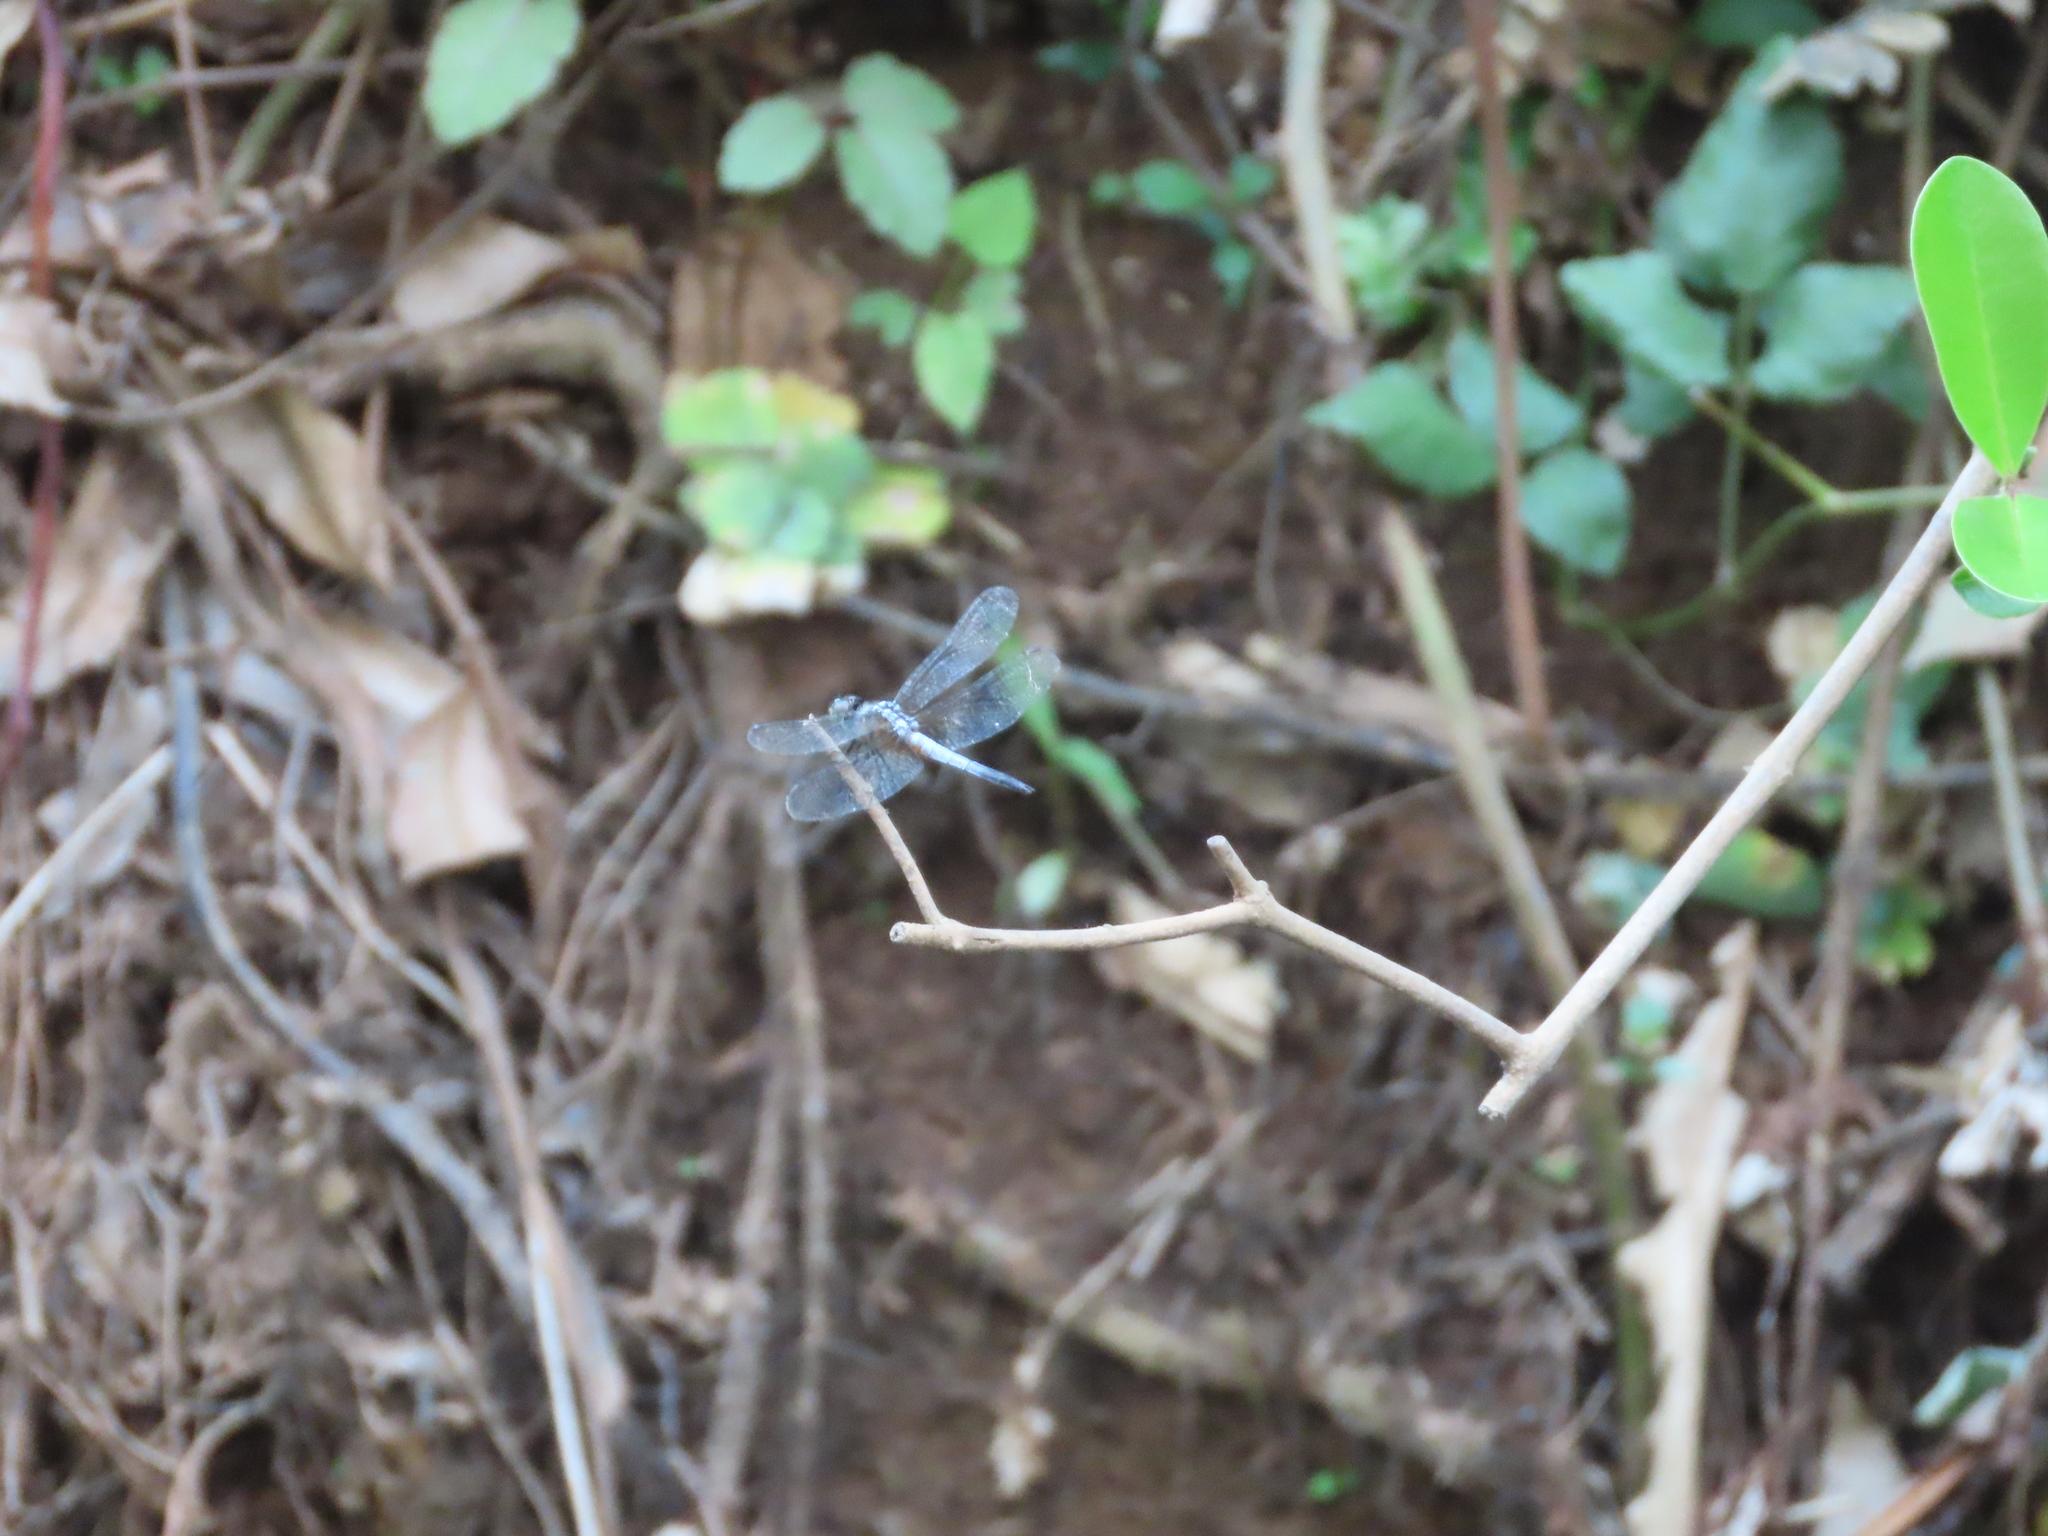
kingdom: Animalia
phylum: Arthropoda
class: Insecta
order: Odonata
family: Libellulidae
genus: Brachydiplax
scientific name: Brachydiplax chalybea
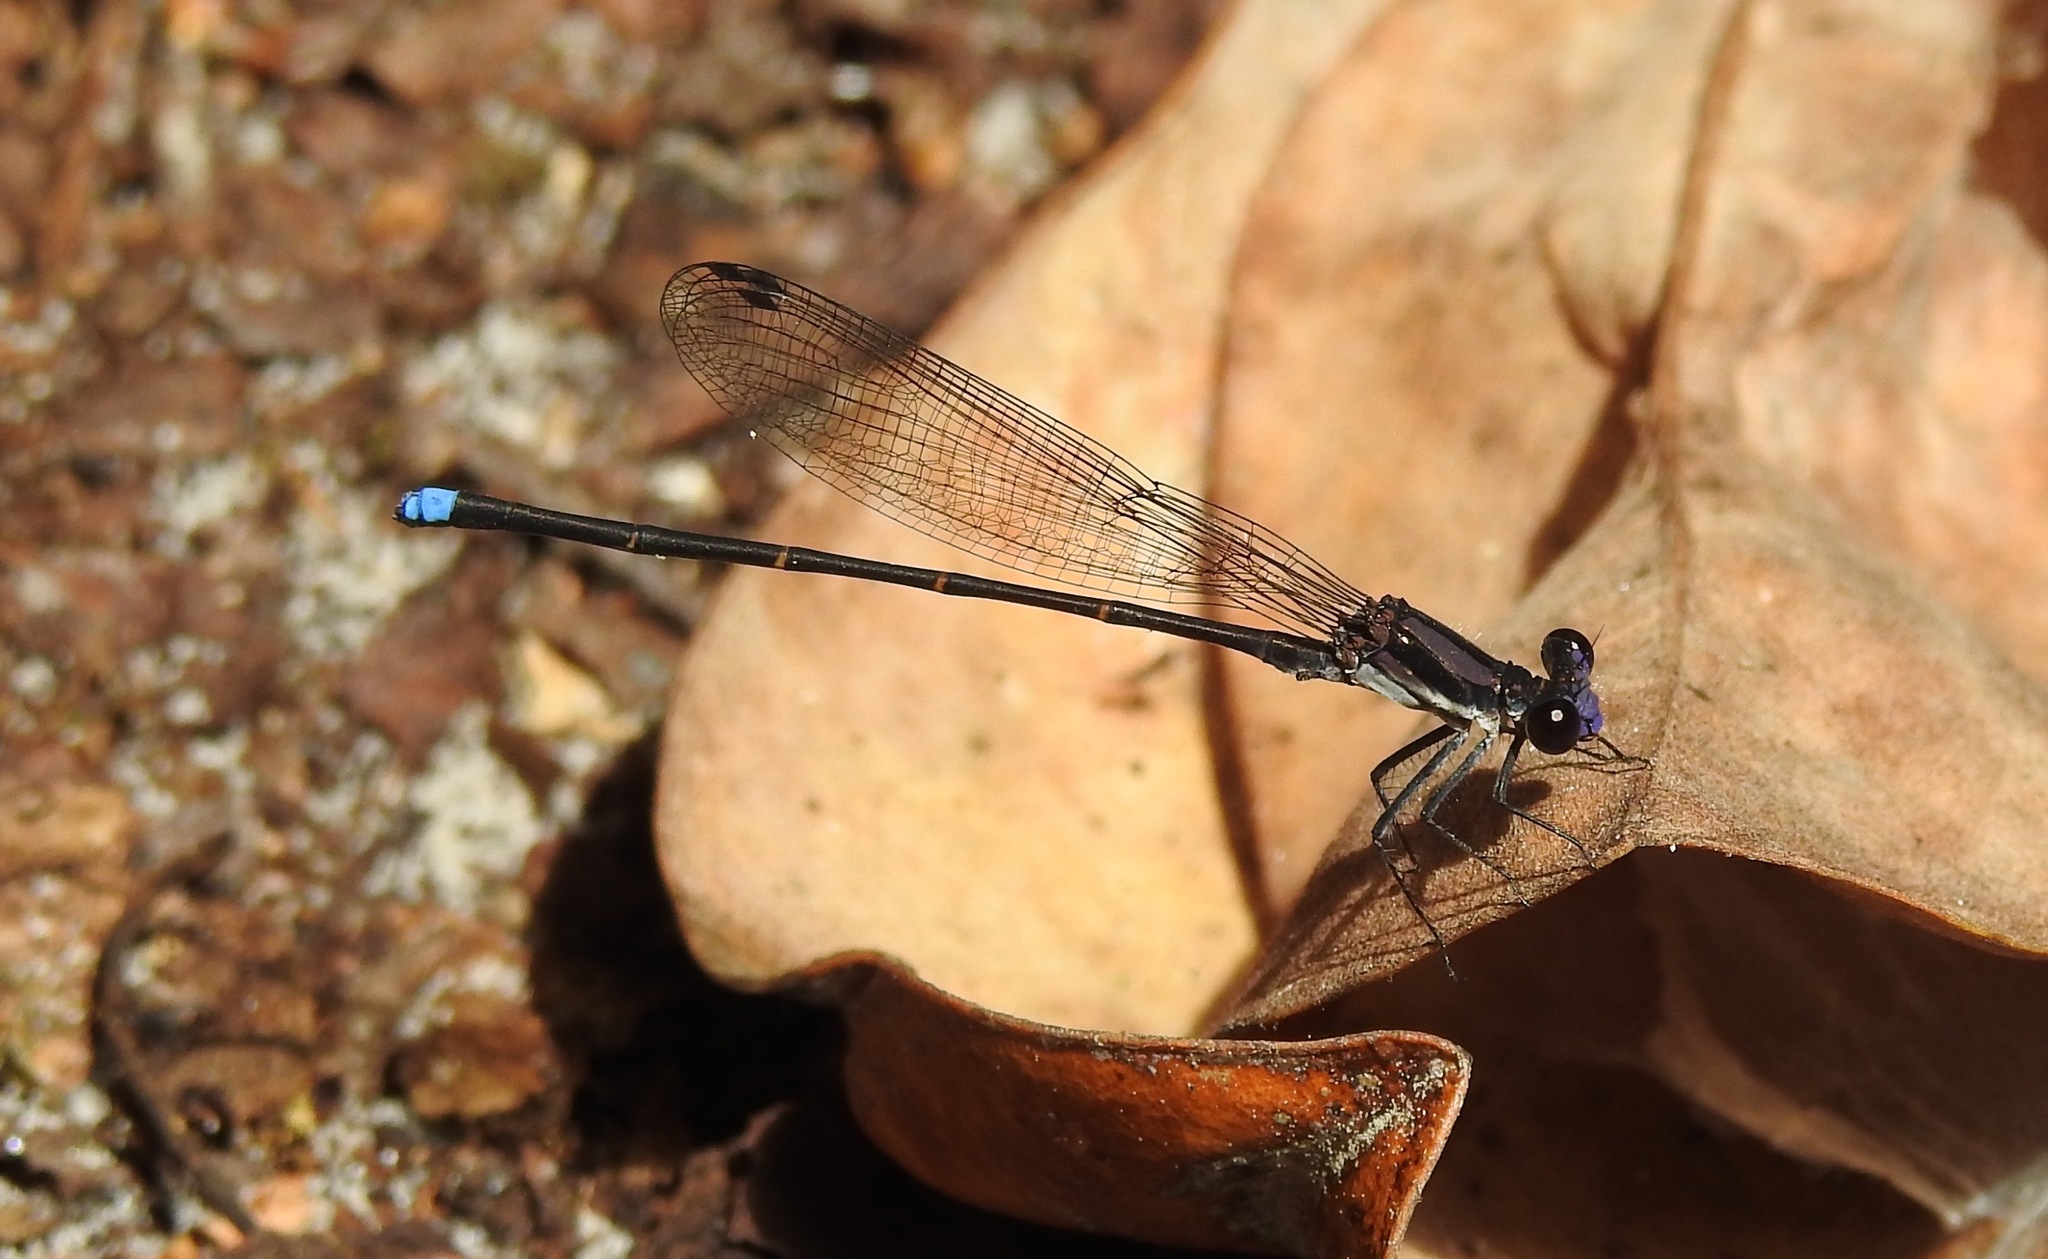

▶ EXERCISE TASK
Rewrite the data from the line holding "phylum: Arthropoda" through the end, both included, changing "scientific name" to "Latin name" and leaving everything else as it is. Leave the pictures out of your answer.

▶ THE RESULT
phylum: Arthropoda
class: Insecta
order: Odonata
family: Libellulidae
genus: Brachydiplax
Latin name: Brachydiplax chalybea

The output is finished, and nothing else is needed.